* GEGEVEN TEKST *
== == ==

Vragen van het lid Kooiman (SP) aan de minister van Veiligheid en Justitie over de instroom van nieuwe aspiranten bij de Politieacademie (ingezonden 9 december 2011).

Antwoord van minister Opstelten (Veiligheid en Justitie) (ontvangen 17 januari 2012).

Vraag 1

Klopt het dat de instroom van politieagenten op de Politieacademie op gang begint te komen, waardoor er vanaf begin volgend jaar veel nieuwe aspiranten zullen gaan starten op de locaties Apeldoorn, Drachten en Eindhoven?

Antwoord 1

Ja.

Vraag 2 en 3

Hoe staat het op dit moment precies met deze instroom? Gaat het doel van 1850 aspiranten gehaald worden? Hoeveel aspiranten zijn er tot nu toe in 2011 begonnen? In hoeveel gevallen gaat het daarbij om zogenaamde zij-instromers?

== == ==

* AANGELEVERDE GEGEVENS *

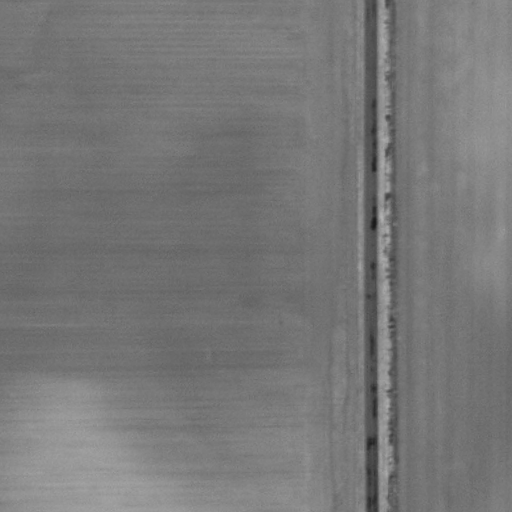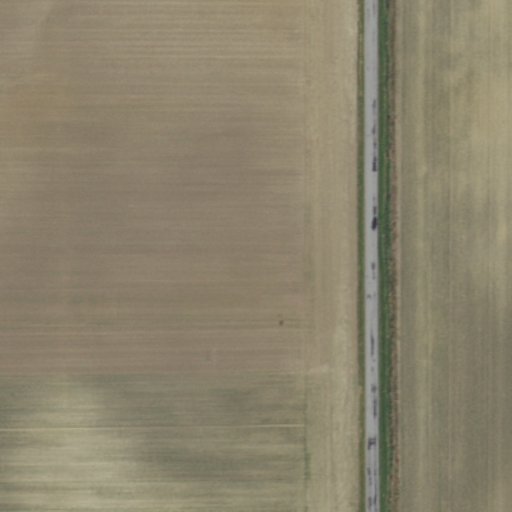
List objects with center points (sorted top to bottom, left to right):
road: (367, 256)
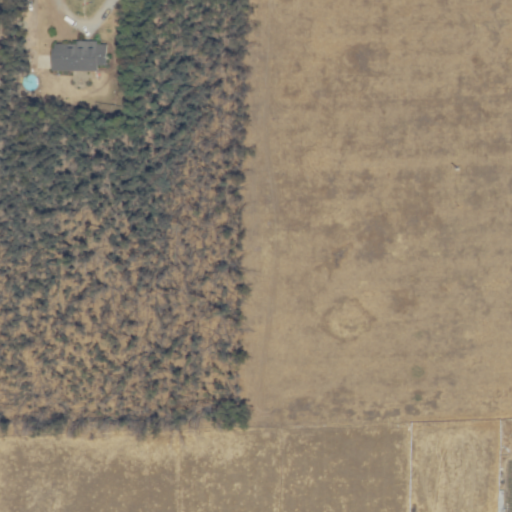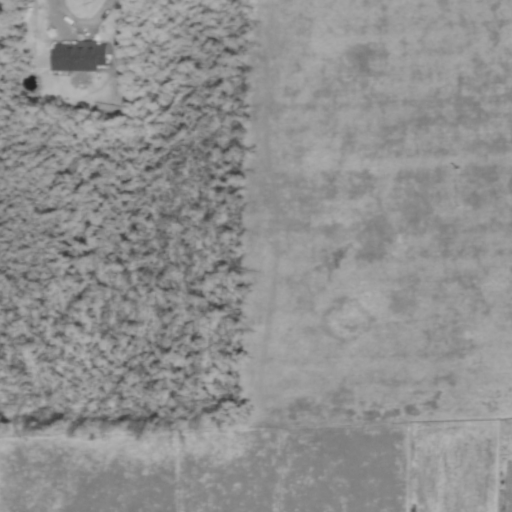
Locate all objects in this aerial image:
building: (78, 56)
crop: (256, 256)
crop: (349, 284)
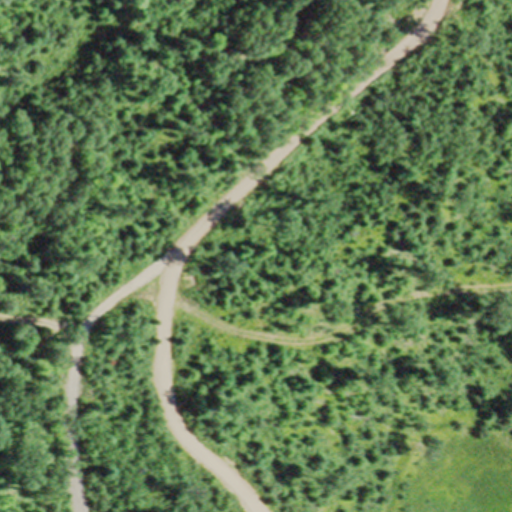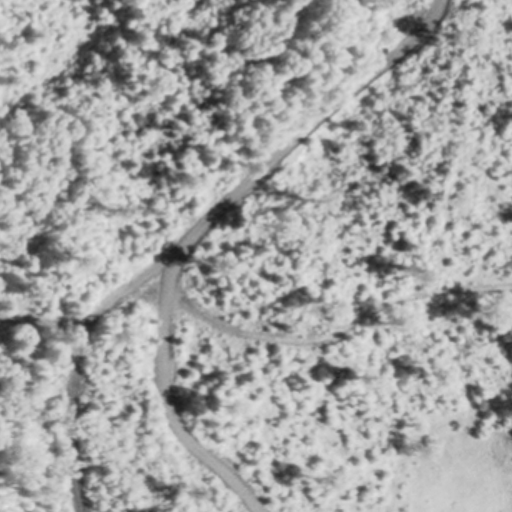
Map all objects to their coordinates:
road: (197, 232)
road: (40, 321)
road: (326, 331)
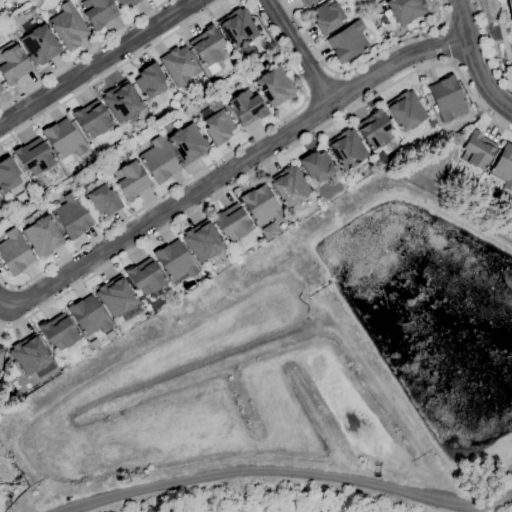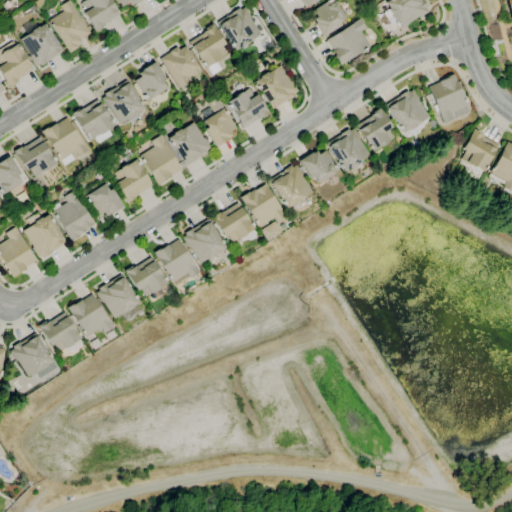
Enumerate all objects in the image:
building: (11, 0)
building: (127, 2)
building: (305, 2)
building: (306, 2)
building: (124, 3)
building: (509, 8)
building: (403, 10)
building: (404, 10)
building: (97, 11)
building: (98, 12)
building: (325, 15)
building: (509, 15)
building: (326, 17)
building: (67, 26)
building: (392, 26)
building: (68, 27)
building: (237, 27)
building: (237, 28)
road: (502, 29)
park: (500, 35)
building: (346, 41)
building: (347, 42)
road: (448, 42)
building: (38, 43)
building: (38, 44)
road: (490, 45)
building: (206, 47)
building: (208, 48)
road: (298, 50)
road: (510, 52)
road: (83, 53)
road: (475, 59)
building: (12, 63)
road: (99, 63)
road: (360, 64)
building: (12, 65)
building: (179, 65)
building: (179, 66)
road: (296, 75)
building: (148, 81)
building: (149, 81)
building: (273, 86)
road: (321, 86)
building: (274, 87)
building: (0, 89)
building: (0, 89)
building: (446, 98)
building: (447, 99)
building: (120, 102)
building: (121, 102)
building: (244, 107)
building: (246, 108)
building: (404, 110)
building: (406, 113)
building: (92, 121)
building: (91, 122)
building: (217, 126)
building: (217, 127)
building: (373, 130)
building: (374, 130)
building: (458, 135)
building: (62, 140)
building: (63, 141)
building: (187, 143)
building: (187, 144)
building: (413, 144)
building: (345, 149)
building: (345, 149)
building: (475, 150)
building: (476, 153)
building: (33, 157)
building: (33, 157)
building: (158, 160)
building: (158, 161)
building: (316, 165)
building: (316, 166)
building: (503, 166)
road: (263, 168)
building: (503, 168)
road: (225, 170)
building: (7, 175)
building: (7, 175)
building: (129, 179)
building: (130, 180)
building: (288, 185)
building: (35, 187)
building: (289, 188)
building: (101, 200)
building: (101, 201)
building: (260, 205)
building: (261, 206)
building: (70, 216)
building: (70, 216)
building: (231, 222)
building: (231, 223)
building: (268, 230)
building: (41, 235)
building: (41, 235)
building: (201, 241)
building: (202, 243)
building: (13, 252)
building: (14, 253)
building: (173, 261)
building: (175, 262)
building: (144, 276)
building: (146, 278)
road: (5, 281)
building: (114, 296)
building: (117, 299)
building: (87, 315)
building: (88, 316)
building: (57, 331)
building: (59, 333)
building: (110, 334)
building: (93, 344)
building: (1, 353)
building: (30, 356)
building: (31, 356)
road: (286, 472)
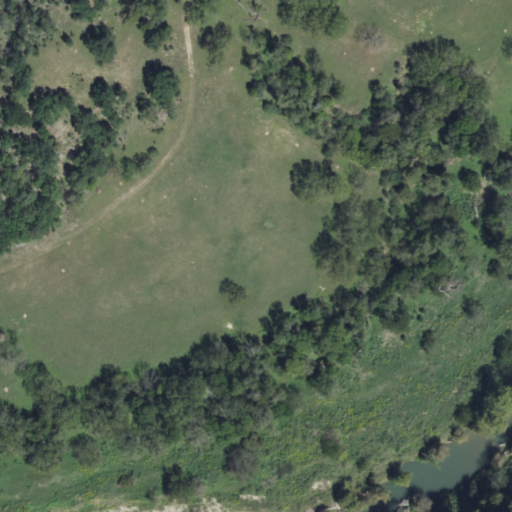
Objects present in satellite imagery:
river: (454, 474)
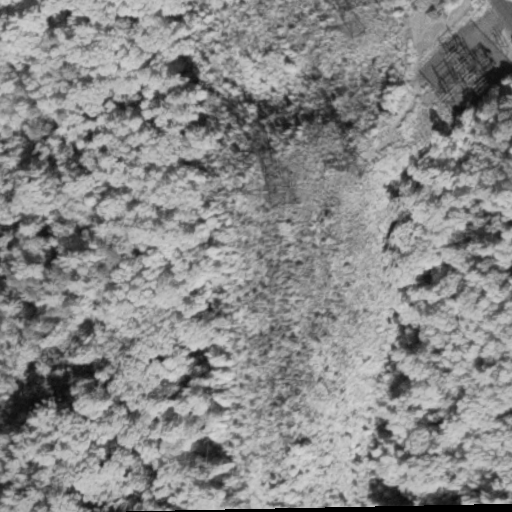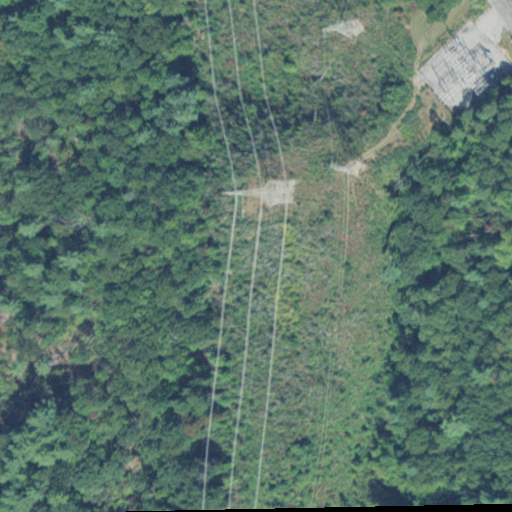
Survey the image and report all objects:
road: (506, 7)
power tower: (359, 25)
power substation: (468, 69)
power tower: (456, 81)
power tower: (364, 167)
power tower: (287, 192)
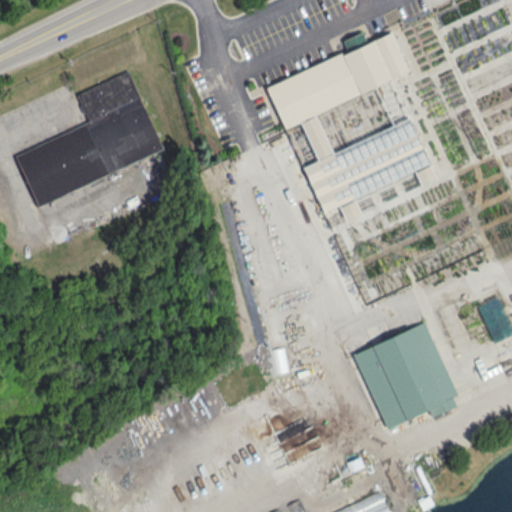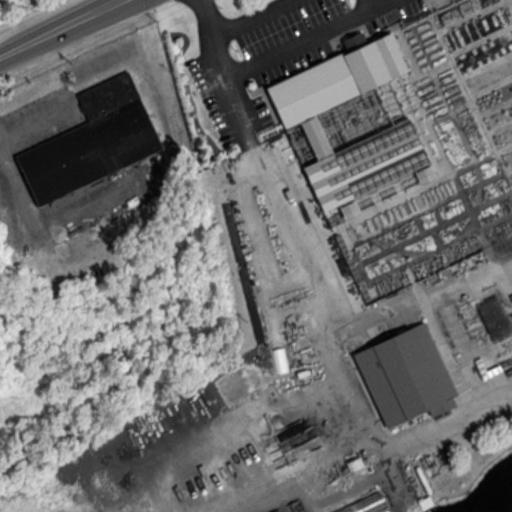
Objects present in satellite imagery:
road: (249, 19)
road: (64, 30)
road: (266, 60)
building: (348, 123)
road: (37, 124)
building: (90, 142)
road: (31, 220)
road: (313, 269)
building: (404, 376)
road: (447, 428)
building: (256, 436)
building: (202, 493)
building: (361, 509)
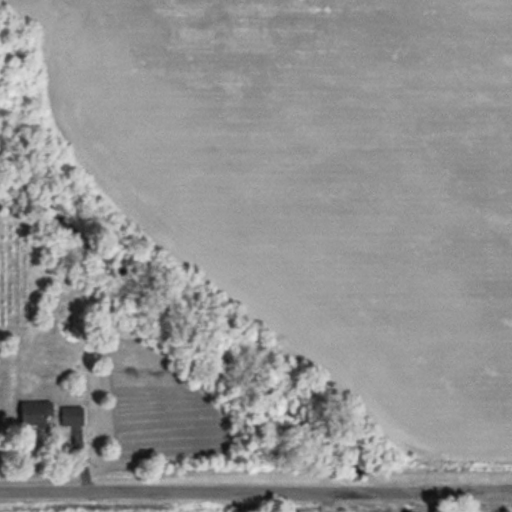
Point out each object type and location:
building: (33, 415)
building: (70, 418)
road: (256, 493)
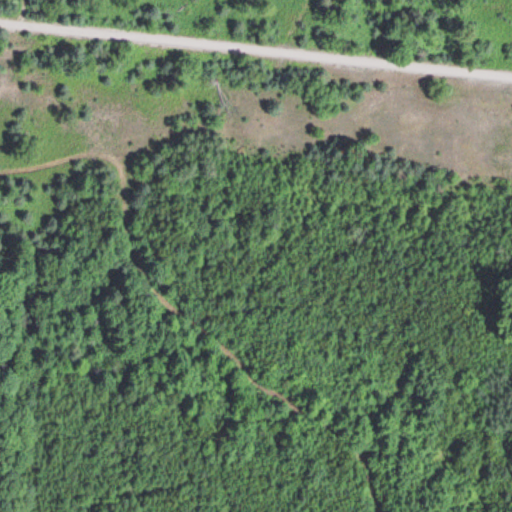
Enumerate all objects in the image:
road: (21, 11)
road: (255, 45)
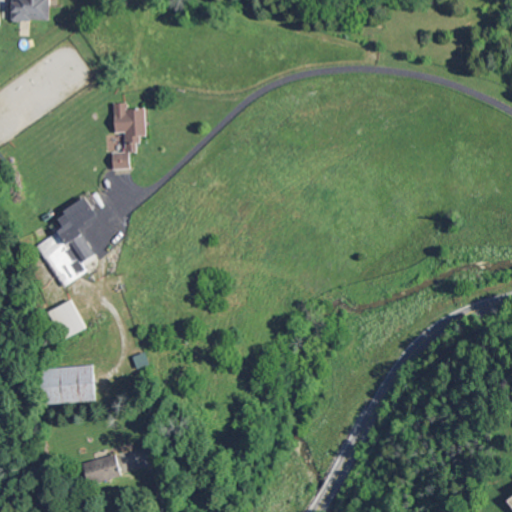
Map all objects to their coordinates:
building: (33, 9)
road: (298, 76)
building: (129, 131)
building: (71, 243)
building: (69, 318)
building: (142, 359)
building: (69, 383)
road: (393, 383)
building: (103, 468)
road: (157, 482)
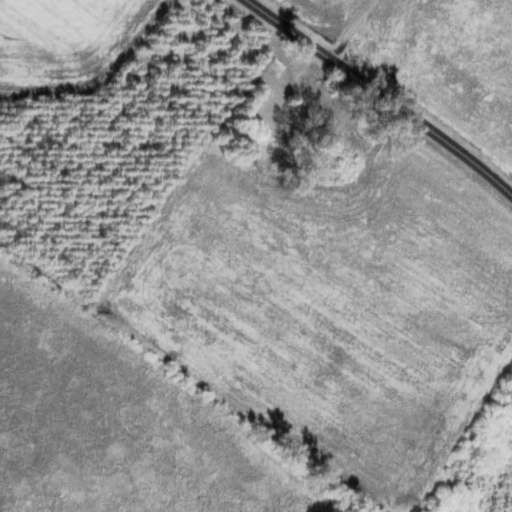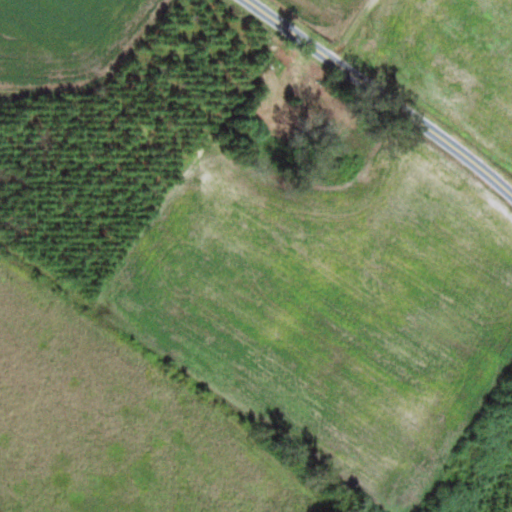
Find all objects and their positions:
road: (298, 27)
road: (346, 27)
road: (425, 118)
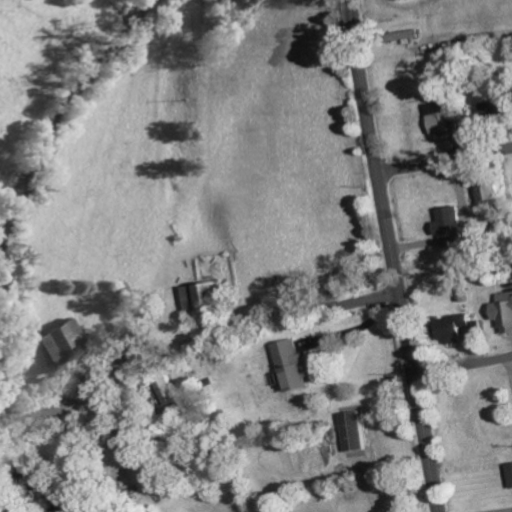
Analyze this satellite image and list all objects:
building: (495, 110)
building: (441, 119)
road: (444, 161)
building: (488, 191)
building: (450, 227)
road: (392, 256)
building: (199, 296)
building: (504, 311)
building: (452, 327)
building: (62, 345)
road: (151, 359)
building: (290, 365)
road: (463, 366)
building: (167, 391)
building: (349, 430)
building: (510, 473)
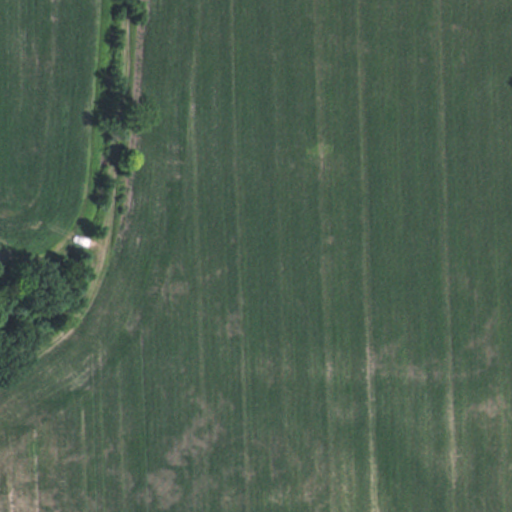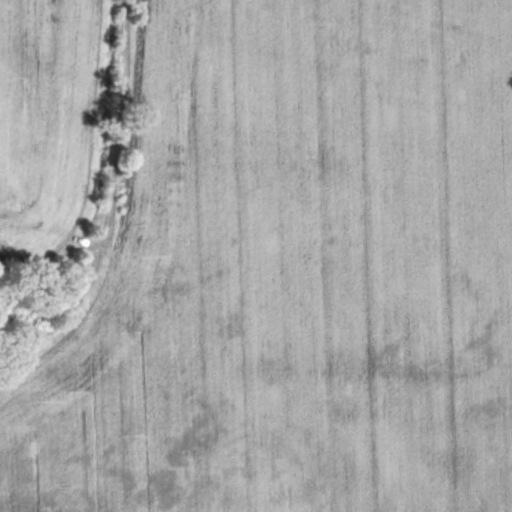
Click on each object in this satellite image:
road: (109, 202)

== == ==

* OPDRACHT *
Op welke datum is het antwoord van minister Opstelten volgens de gegeven tekst ontvangen?

* HET RESULTAAT *
Op 17 januari 2012.